[Your objective]
Every entry in the data that follows should come back exactly, pictures aside.

[Source information]

>>

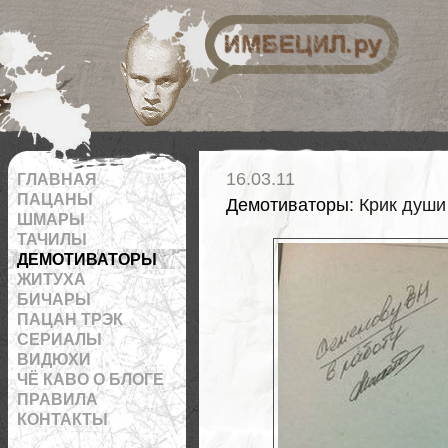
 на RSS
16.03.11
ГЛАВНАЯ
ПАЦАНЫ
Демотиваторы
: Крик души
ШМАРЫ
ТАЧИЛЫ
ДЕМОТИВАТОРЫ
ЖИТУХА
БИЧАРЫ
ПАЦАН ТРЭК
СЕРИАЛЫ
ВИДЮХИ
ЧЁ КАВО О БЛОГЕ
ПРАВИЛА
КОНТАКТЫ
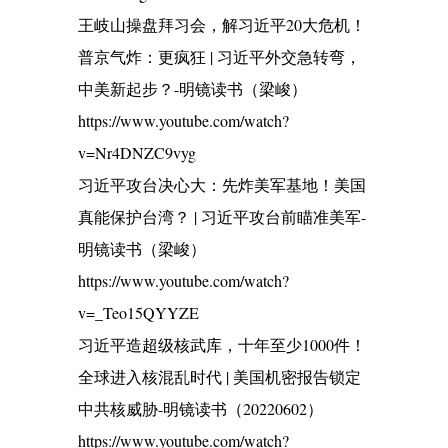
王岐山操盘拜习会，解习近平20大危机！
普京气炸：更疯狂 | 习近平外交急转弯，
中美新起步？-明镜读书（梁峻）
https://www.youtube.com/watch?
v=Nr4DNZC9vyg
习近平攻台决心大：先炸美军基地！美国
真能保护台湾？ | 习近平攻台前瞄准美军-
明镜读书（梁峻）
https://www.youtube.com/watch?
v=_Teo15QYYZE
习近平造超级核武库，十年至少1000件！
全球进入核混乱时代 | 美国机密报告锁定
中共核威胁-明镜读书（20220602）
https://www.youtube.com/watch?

<<

[Output below]
 на RSS
16.03.11
ГЛАВНАЯ
ПАЦАНЫ
Демотиваторы
: Крик души
ШМАРЫ
ТАЧИЛЫ
ДЕМОТИВАТОРЫ
ЖИТУХА
БИЧАРЫ
ПАЦАН ТРЭК
СЕРИАЛЫ
ВИДЮХИ
ЧЁ КАВО О БЛОГЕ
ПРАВИЛА
КОНТАКТЫ
王岐山操盘拜习会，解习近平20大危机！
普京气炸：更疯狂 | 习近平外交急转弯，
中美新起步？-明镜读书（梁峻）
https://www.youtube.com/watch?
v=Nr4DNZC9vyg
习近平攻台决心大：先炸美军基地！美国
真能保护台湾？ | 习近平攻台前瞄准美军-
明镜读书（梁峻）
https://www.youtube.com/watch?
v=_Teo15QYYZE
习近平造超级核武库，十年至少1000件！
全球进入核混乱时代 | 美国机密报告锁定
中共核威胁-明镜读书（20220602）
https://www.youtube.com/watch?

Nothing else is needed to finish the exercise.